[Exercise goal]:
Put the data, from its first line through the line containing "This GEDCOM was created using" (inclusive), into a Markdown table with the columns Row and Text. Number each line, skip blank lines, and leave the pictures out.

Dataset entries
========

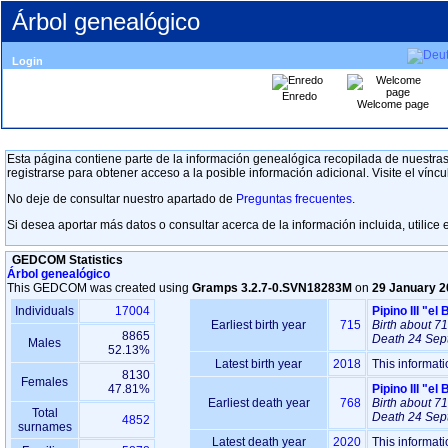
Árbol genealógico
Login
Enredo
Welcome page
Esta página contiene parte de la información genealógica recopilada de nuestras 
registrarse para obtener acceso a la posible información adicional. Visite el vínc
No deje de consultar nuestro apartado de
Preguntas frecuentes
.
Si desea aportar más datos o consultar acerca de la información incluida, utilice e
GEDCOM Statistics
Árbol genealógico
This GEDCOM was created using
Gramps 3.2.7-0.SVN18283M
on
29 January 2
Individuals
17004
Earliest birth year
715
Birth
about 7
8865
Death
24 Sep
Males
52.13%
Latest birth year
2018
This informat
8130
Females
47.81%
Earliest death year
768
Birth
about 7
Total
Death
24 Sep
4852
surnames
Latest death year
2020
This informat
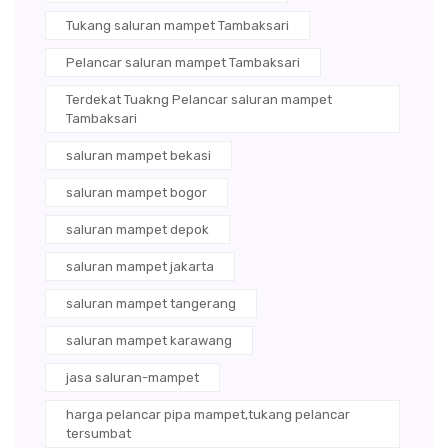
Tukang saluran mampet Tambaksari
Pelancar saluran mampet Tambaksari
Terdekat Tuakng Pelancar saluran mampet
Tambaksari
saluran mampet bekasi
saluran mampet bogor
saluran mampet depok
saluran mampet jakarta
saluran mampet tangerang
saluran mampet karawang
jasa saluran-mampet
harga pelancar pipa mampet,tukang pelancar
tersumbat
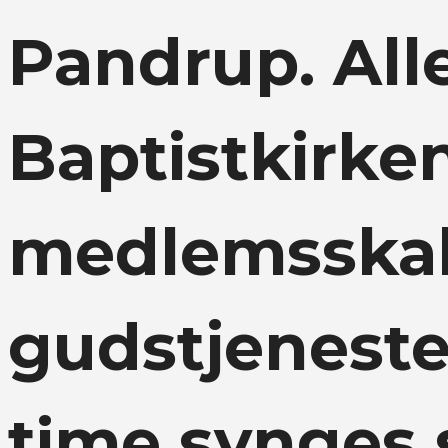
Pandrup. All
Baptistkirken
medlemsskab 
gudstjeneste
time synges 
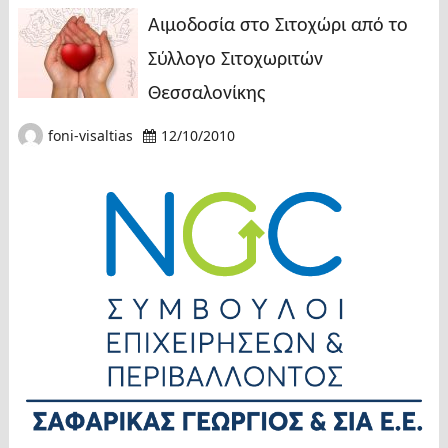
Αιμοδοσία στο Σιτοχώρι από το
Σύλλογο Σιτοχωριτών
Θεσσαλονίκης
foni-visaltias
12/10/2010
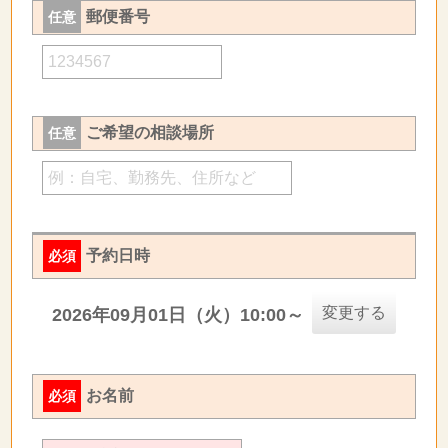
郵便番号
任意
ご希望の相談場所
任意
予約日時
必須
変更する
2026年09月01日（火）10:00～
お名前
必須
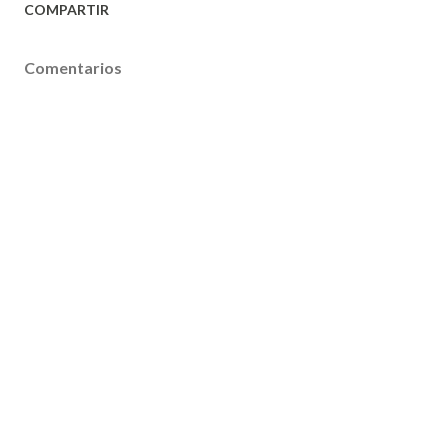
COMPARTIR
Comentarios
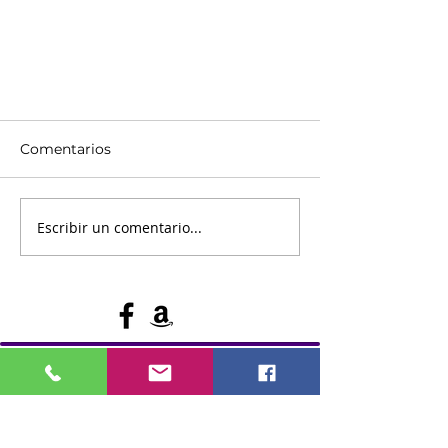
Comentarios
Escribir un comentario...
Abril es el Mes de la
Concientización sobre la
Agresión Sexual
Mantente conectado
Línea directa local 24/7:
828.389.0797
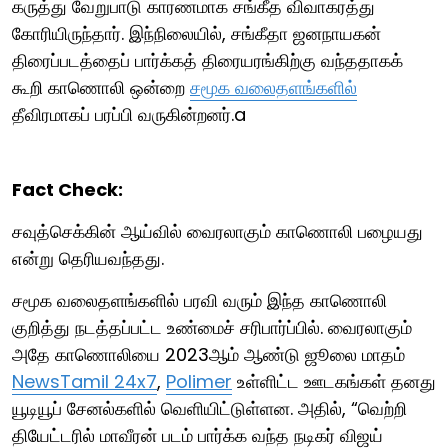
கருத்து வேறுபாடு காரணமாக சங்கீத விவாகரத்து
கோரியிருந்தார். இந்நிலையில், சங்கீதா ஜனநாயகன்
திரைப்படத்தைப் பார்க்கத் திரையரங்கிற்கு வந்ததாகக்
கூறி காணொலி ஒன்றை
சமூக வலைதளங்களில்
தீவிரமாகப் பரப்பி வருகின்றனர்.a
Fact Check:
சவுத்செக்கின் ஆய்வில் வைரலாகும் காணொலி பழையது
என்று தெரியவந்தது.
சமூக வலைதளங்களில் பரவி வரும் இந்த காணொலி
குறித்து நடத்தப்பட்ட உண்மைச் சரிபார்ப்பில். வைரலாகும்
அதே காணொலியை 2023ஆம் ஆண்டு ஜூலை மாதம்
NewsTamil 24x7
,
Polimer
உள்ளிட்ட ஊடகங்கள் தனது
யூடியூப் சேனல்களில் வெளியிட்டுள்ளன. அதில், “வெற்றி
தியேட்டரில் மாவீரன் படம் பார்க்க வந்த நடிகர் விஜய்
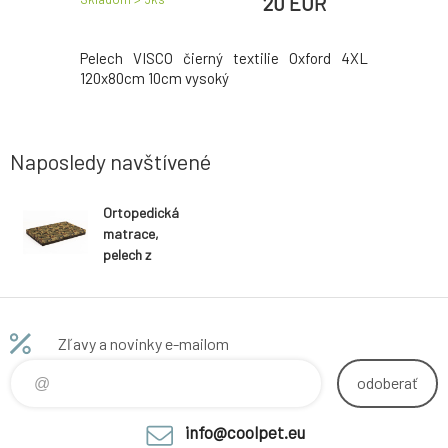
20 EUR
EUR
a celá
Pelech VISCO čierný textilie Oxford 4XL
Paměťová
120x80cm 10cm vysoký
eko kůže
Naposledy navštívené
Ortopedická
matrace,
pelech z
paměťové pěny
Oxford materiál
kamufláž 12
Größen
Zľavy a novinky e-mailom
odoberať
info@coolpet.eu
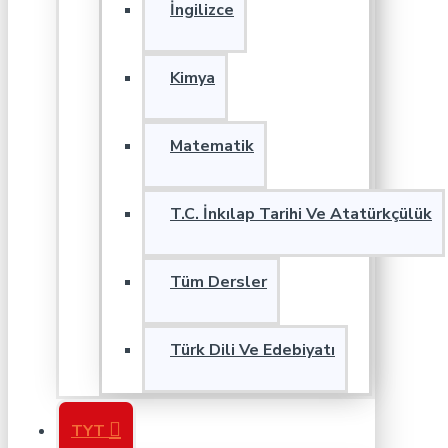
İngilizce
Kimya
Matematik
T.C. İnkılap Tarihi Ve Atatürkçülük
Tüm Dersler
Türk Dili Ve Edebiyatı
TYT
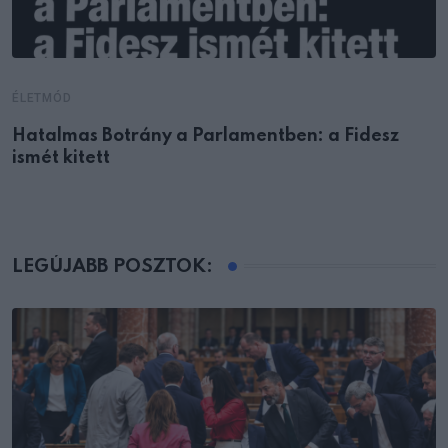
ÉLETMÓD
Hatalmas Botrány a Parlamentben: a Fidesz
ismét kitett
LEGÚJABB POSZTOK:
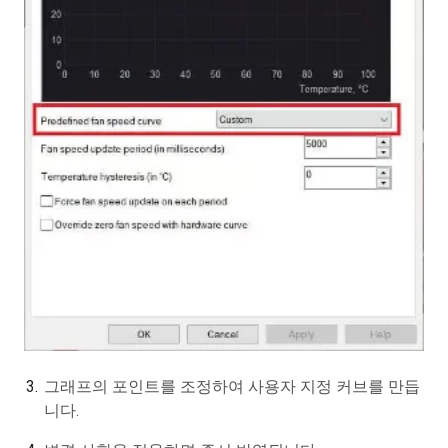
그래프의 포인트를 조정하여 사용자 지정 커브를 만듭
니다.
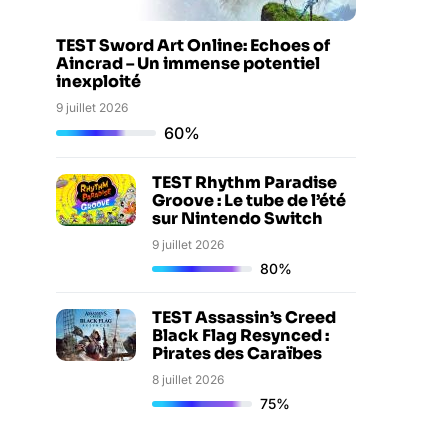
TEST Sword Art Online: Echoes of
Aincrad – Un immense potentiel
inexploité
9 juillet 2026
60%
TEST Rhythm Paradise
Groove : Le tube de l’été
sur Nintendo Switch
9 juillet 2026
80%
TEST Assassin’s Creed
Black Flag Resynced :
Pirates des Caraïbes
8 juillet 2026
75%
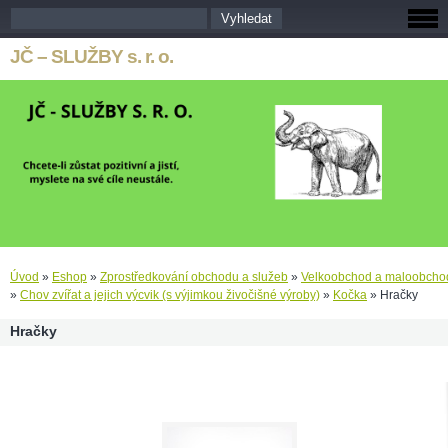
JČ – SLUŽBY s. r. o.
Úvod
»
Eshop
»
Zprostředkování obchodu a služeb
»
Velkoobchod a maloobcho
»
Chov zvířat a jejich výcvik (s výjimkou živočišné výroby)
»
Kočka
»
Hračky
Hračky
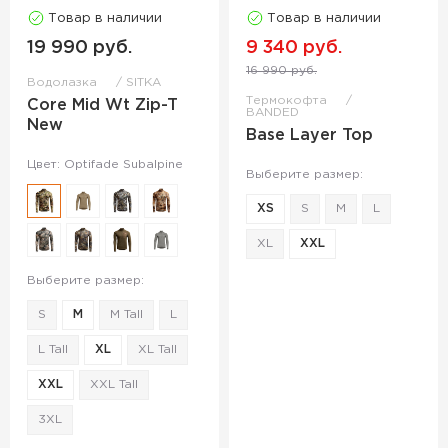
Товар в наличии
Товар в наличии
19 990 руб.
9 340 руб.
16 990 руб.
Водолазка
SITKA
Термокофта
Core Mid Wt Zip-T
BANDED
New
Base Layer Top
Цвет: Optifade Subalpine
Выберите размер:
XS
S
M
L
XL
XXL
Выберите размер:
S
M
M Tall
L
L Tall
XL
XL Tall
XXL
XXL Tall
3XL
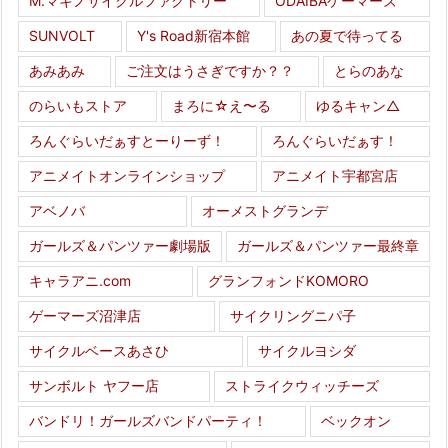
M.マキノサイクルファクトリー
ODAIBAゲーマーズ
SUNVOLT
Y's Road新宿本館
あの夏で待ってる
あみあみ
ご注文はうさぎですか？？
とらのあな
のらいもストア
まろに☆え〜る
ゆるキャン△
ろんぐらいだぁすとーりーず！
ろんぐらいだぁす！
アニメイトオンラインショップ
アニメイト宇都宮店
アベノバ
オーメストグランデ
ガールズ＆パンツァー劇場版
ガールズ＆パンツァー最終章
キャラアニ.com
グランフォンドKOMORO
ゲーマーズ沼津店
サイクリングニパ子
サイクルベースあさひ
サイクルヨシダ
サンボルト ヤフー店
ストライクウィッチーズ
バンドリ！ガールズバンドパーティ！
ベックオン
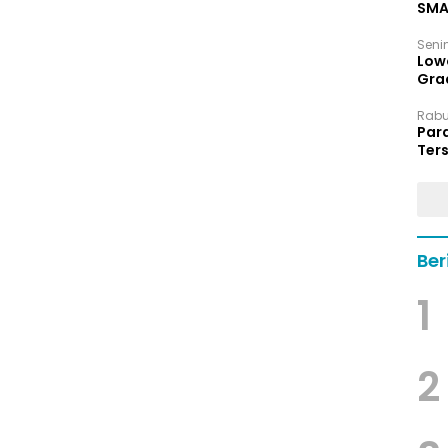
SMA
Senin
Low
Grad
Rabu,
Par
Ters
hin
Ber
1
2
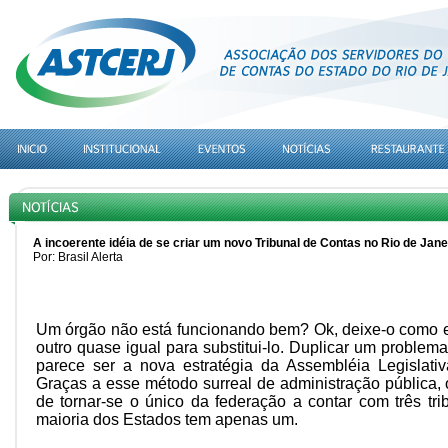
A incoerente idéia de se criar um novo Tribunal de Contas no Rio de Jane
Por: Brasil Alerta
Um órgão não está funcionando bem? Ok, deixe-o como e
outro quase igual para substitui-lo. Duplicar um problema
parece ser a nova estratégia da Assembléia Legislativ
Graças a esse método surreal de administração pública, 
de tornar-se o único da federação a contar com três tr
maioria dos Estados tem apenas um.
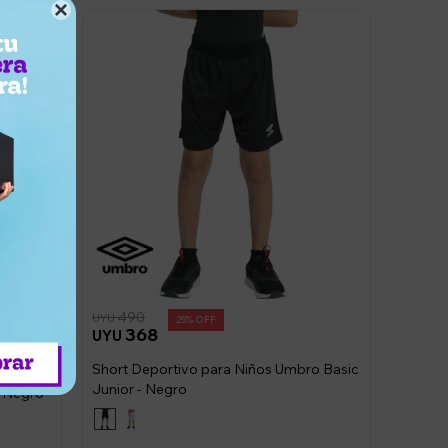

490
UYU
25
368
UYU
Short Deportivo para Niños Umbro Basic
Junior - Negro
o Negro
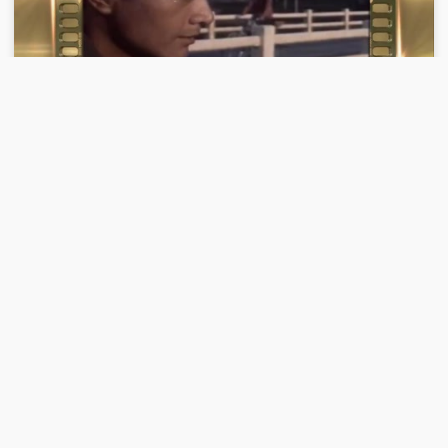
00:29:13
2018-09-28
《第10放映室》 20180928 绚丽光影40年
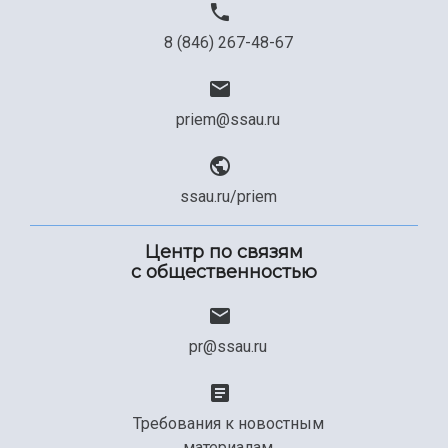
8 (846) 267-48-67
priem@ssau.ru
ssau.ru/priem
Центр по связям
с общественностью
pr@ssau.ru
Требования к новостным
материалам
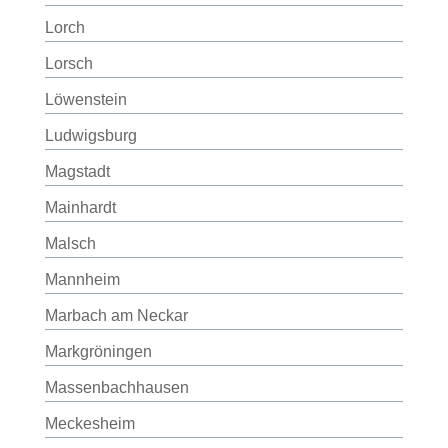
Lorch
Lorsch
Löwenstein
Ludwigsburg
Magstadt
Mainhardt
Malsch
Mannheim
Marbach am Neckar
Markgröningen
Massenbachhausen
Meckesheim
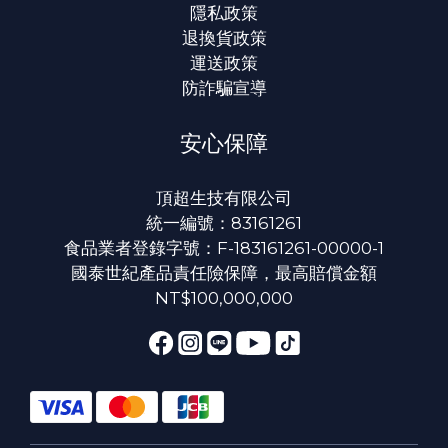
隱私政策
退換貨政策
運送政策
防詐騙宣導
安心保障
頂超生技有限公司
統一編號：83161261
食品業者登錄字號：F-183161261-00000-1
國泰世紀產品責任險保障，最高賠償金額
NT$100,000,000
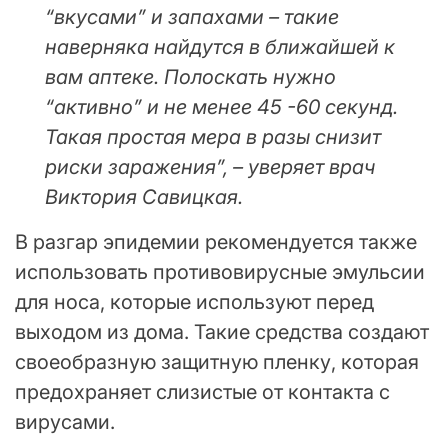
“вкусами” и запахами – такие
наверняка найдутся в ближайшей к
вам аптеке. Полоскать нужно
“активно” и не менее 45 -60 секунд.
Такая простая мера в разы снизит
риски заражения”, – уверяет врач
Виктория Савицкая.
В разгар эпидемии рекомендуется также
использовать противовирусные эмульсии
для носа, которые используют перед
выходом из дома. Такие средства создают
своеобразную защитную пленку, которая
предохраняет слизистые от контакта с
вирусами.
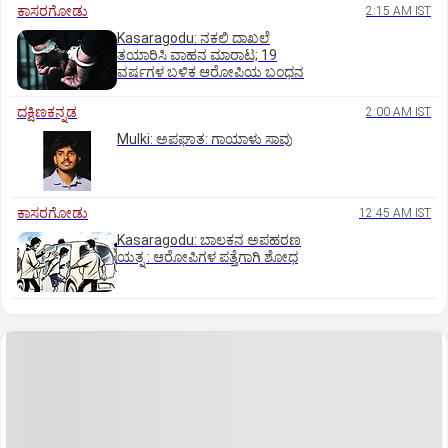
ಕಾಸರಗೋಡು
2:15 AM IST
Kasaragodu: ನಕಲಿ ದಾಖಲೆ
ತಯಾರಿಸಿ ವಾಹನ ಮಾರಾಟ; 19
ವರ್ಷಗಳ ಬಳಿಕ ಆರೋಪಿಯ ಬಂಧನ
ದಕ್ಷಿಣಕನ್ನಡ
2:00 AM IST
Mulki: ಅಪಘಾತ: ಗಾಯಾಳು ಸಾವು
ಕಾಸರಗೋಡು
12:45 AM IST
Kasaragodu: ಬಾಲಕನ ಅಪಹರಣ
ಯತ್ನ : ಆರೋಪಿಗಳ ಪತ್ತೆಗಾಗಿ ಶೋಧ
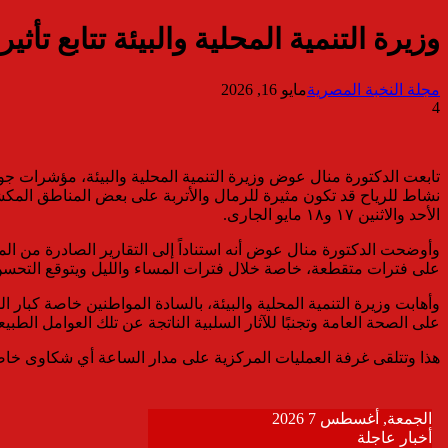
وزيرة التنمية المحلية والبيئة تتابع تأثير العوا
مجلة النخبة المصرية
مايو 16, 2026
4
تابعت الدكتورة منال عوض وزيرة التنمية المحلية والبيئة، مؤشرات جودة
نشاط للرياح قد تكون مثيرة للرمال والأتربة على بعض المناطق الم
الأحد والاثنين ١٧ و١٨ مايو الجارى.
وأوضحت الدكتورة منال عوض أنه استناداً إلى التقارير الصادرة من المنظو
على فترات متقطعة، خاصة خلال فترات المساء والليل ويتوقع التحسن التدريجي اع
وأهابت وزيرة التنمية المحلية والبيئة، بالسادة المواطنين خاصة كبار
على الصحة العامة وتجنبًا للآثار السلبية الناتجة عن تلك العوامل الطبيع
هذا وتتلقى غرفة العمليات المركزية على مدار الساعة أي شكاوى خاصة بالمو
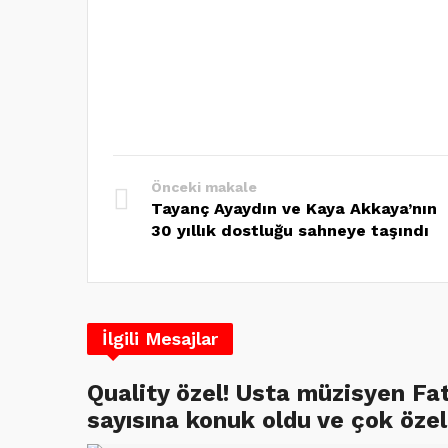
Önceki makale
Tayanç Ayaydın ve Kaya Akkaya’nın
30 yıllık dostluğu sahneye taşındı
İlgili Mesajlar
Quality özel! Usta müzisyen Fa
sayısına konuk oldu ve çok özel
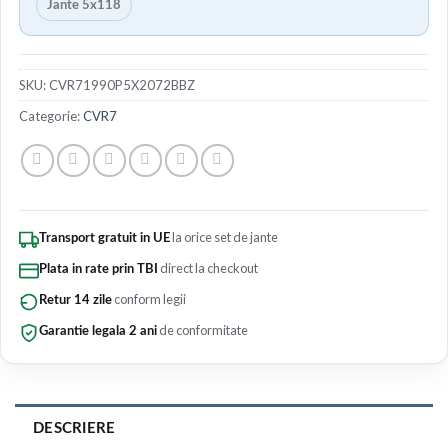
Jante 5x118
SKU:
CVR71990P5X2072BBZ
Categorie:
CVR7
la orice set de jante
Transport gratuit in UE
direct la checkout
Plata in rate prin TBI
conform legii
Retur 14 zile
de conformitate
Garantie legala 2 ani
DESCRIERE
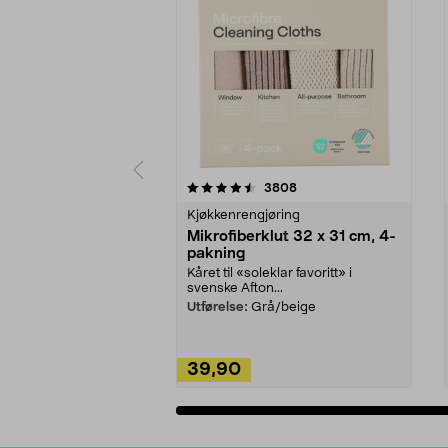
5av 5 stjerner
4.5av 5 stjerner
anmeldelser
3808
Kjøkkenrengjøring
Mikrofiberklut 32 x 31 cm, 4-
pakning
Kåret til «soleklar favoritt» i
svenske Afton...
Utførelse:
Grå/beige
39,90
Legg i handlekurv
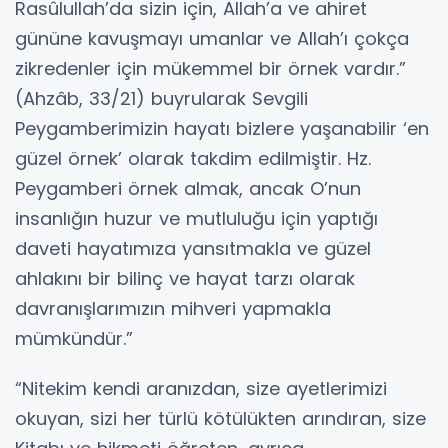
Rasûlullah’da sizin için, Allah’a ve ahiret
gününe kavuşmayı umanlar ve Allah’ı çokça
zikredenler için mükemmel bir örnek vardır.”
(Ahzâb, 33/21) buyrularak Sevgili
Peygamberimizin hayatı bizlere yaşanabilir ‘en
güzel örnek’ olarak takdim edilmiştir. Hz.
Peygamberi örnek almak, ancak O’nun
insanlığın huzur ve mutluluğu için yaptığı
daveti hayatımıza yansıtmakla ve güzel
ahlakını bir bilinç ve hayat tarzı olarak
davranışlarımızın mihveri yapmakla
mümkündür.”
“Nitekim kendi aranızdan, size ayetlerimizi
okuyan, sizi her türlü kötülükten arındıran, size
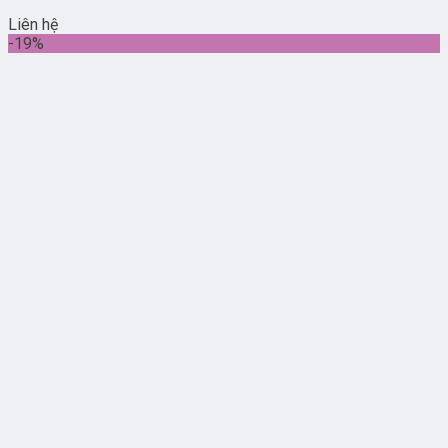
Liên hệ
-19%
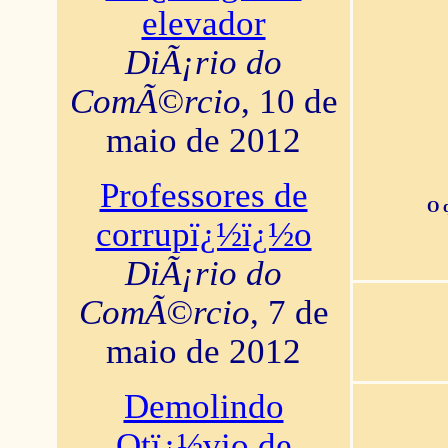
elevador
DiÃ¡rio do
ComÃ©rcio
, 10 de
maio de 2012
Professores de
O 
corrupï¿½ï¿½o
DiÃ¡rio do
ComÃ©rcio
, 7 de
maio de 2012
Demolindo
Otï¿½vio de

========

[Output below]:
| Row | Text |
|---|---|
| 1 | Árbol genealógico |
| 2 | Login |
| 3 | Enredo |
| 4 | Welcome page |
| 5 | Esta página contiene parte de la información genealógica recopilada de nuestras  |
| 6 | registrarse para obtener acceso a la posible información adicional. Visite el vínc |
| 7 | No deje de consultar nuestro apartado de |
| 8 | Preguntas frecuentes |
| 9 | . |
| 10 | Si desea aportar más datos o consultar acerca de la información incluida, utilice e |
| 11 | GEDCOM Statistics |
| 12 | Árbol genealógico |
| 13 | This GEDCOM was created using |